Published by , Editorial Assistant
Hydrocarbon Engineering,


Renewables are expected to account for more than 40% of the global power generation by 2030, GlobalData has reported.

Global power generation is experiencing a significant shift toward renewable sources, leading to a gradual decline in reliance on fossil fuels. Over the past decade, global power generation has increased by roughly 30%, and in that period, renewable energy has nearly doubled. Renewables are expected to account for more than 40% of the global power generation by 2030. This rapid ascendancy is mainly propelled by substantial planned expansions in solar and wind energy worldwide.

Total global power generation in 2020 was 25.6 PWh, and it is expected to reach 38.2 PWh in 2030 at a ten-year CAGR of 4.04%. Of this, renewable power generation in 2020 was 7.4 PWh, and it is expected to reach 16.1 PWh in 2030 at a ten-year CAGR of 8.1%. The contribution of fossil fuels is expected to wane during this time, falling from 62% in 2020 to 50% in 2030. These developments are influenced by factors, including global decarbonisation efforts and rising concerns about energy security amid intensifying geopolitics. The cost of equipment and installation for solar and wind power projects has also declined due to improvements in underlying technologies as well as economies of scale, leading to lower levelised costs of renewable energy for the end-consumers.

Oil and gas industry leaders have caught on to the trend and have diversified their energy portfolios to include renewable energy projects. Companies such as TotalEnergies are among the frontrunners, with the potential to become one of the world’s largest wind energy producers by the end of the decade if their ambitious project pipeline is realised. BP and Shell are also investing in renewable power capacity.

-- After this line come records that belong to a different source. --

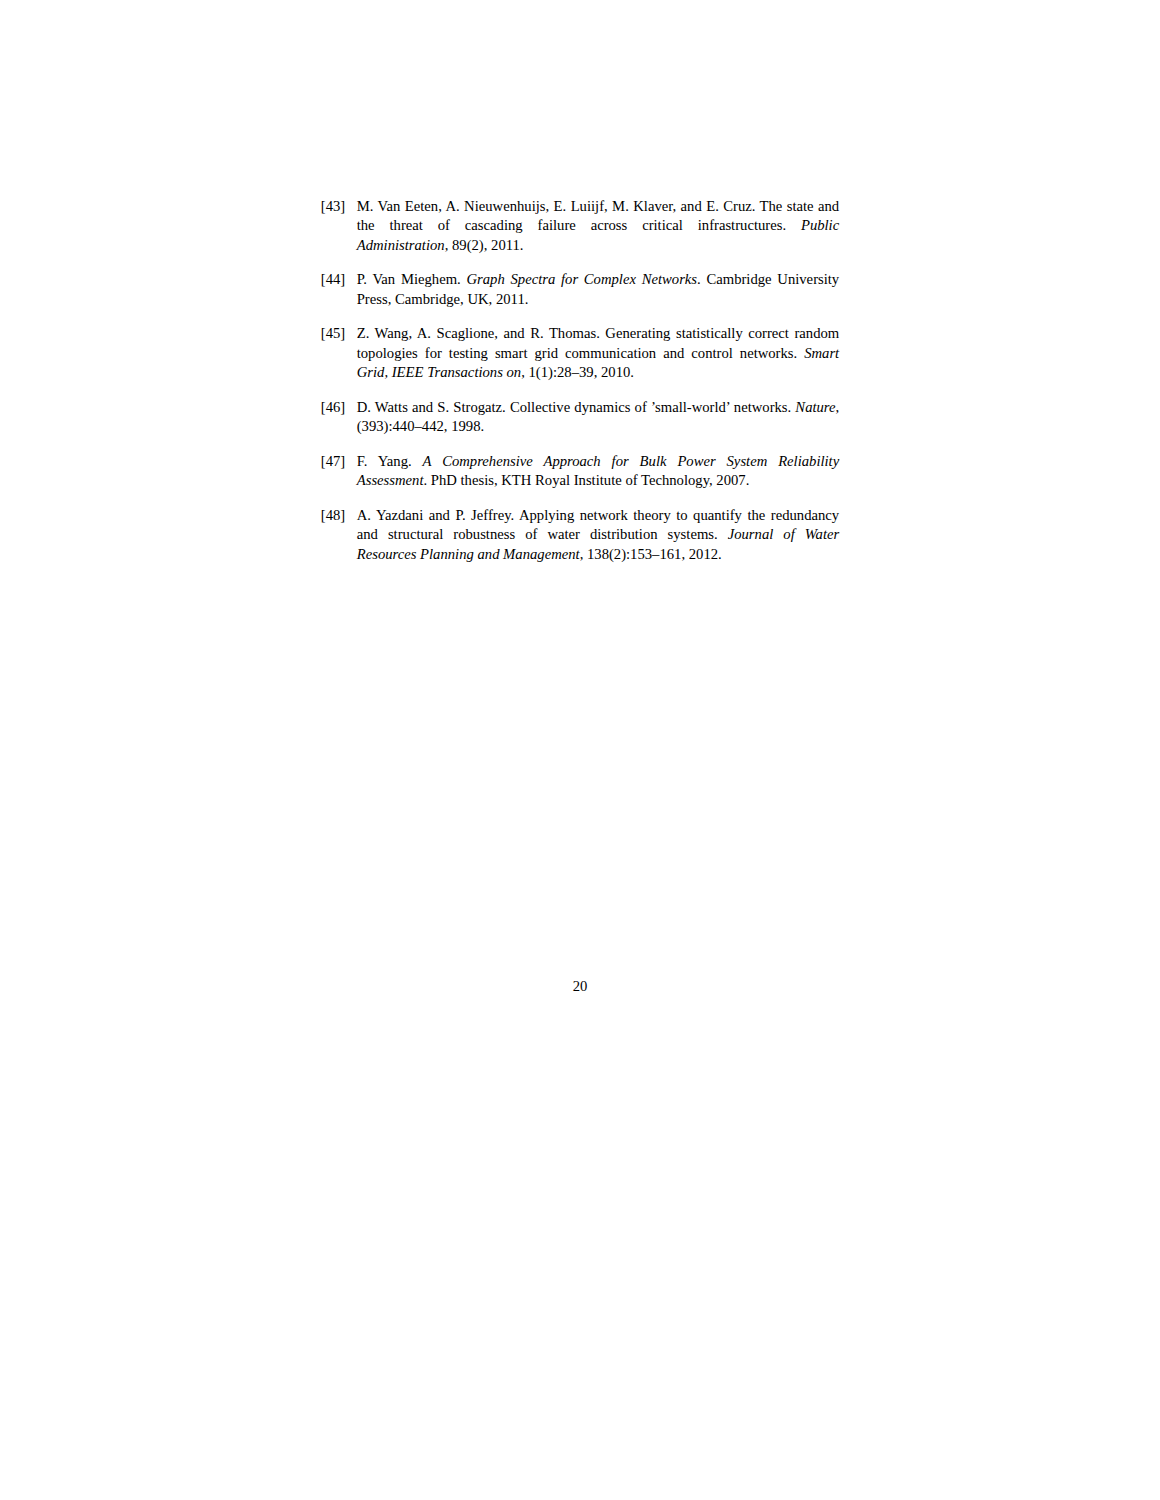[43] M. Van Eeten, A. Nieuwenhuijs, E. Luiijf, M. Klaver, and E. Cruz. The state and the threat of cascading failure across critical infrastructures. Public Administration, 89(2), 2011.
[44] P. Van Mieghem. Graph Spectra for Complex Networks. Cambridge University Press, Cambridge, UK, 2011.
[45] Z. Wang, A. Scaglione, and R. Thomas. Generating statistically correct random topologies for testing smart grid communication and control networks. Smart Grid, IEEE Transactions on, 1(1):28–39, 2010.
[46] D. Watts and S. Strogatz. Collective dynamics of ’small-world’ networks. Nature, (393):440–442, 1998.
[47] F. Yang. A Comprehensive Approach for Bulk Power System Reliability Assessment. PhD thesis, KTH Royal Institute of Technology, 2007.
[48] A. Yazdani and P. Jeffrey. Applying network theory to quantify the redundancy and structural robustness of water distribution systems. Journal of Water Resources Planning and Management, 138(2):153–161, 2012.
20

Although the pace of renewables investment from oil and gas companies has moderated over the past year – with BP, for example, recently pulling out of its Beacon Wind project offshore New York and Equinor adjusting its targets due to cost challenges – these companies continue to outperform their US-based counterparts.

Regional policy landscapes and financial realities are driving divergent outcomes for oil and gas companies investing in renewables. Supportive regulations and incentives in Europe and Asia are encouraging significant capital flows and project development, while in the US, high costs, regulatory uncertainty, and challenging permitting processes have triggered delays, pauses, or cancellations for various renewable initiatives. Despite these obstacles, leading oil and gas companies continue to progress with flagship renewable projects where the environment is most favourable.?

Further discussion on initiatives from oil and gas companies in line with renewable energy adoption and related trends can be found in GlobalData’s latest theme report, ‘Renewable Energy in Oil and Gas’.

Read the original release from GlobalData here.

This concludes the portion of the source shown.